Por várias vezes já aconteceram ameaças de atentados à caravana do rali, como o da Frente Polisário na última edição da prova. Nunca sabemos se são verdadeiras ou apenas se é um grupo utilizando-se da grande repercussão do Dakar como um trampolim para a imprensa mundial.

3. Para refrescar a memória, em 16 de janeiro de 1991 os americanos abriram fogo contra o Iraque. Já na largada do Paris-Dakar, dias antes, o assunto mundial era a guerra do Golfo. Para piorar a situação, um dos países que apoiavam o ditador iraquiano Saddam Hussein, e segundo boatos abrigava os familiares dele, era a Mauritânia, justamente onde a caravana do rali se encontrava durante o “Dia D”. O medo tomou conta da caravana, era difícil acreditar em um bom censo, alguns temiam tornar-se reféns, mas o Paris-Dakar cruzou a Mauritânia sem problemas e a Equipe BR Lubrax conquistou a primeira vitória na categoria Motos Maratona (André Azevedo).

Acreditamos que se o medo for a chamada “guerra contra o terror” existe pouca diferença entre estar em casa no Brasil ou no meio do deserto.

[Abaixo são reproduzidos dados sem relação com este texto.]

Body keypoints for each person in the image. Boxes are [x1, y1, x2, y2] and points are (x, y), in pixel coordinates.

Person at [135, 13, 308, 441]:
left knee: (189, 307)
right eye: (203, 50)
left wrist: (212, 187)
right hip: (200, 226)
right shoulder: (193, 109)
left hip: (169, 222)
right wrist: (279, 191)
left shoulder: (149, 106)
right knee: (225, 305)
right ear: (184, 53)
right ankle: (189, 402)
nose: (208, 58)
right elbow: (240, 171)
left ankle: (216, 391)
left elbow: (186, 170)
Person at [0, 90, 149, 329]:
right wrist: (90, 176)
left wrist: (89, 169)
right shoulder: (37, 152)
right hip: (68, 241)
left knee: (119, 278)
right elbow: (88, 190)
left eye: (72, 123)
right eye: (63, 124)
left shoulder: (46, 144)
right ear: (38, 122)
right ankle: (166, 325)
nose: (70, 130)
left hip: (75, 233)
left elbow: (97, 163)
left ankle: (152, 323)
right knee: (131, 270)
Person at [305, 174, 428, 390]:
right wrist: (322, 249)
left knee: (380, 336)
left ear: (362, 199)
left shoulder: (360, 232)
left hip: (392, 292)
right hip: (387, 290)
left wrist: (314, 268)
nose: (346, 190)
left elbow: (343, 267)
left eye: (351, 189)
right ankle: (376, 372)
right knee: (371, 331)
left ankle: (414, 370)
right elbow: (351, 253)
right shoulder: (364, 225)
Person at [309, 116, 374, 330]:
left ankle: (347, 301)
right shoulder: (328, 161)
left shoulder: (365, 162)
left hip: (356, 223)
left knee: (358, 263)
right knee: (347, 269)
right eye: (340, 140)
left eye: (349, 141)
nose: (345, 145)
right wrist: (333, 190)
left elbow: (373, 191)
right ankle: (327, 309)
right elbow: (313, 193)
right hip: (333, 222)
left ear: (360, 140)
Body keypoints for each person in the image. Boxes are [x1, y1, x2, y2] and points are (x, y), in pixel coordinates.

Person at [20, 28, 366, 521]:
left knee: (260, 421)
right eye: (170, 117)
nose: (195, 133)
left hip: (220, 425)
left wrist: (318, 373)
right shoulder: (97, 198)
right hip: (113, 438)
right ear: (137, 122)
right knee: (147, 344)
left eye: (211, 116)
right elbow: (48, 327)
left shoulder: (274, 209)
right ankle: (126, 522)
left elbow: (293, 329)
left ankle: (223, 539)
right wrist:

Sem sermos humildes, existem outros alvos muito mais interessantes. Ficar parado e esperar para ver com certeza não é uma solução. Aliás, num momento tão difícil precisamos de distrações, de ânimo, e o Dakar cumpre este papel. O medo é grande, com certeza. A violência é sem sombra de dúvida a pior saída, mas por outro lado não vamos nos render. Vamos viver nossa liberdade.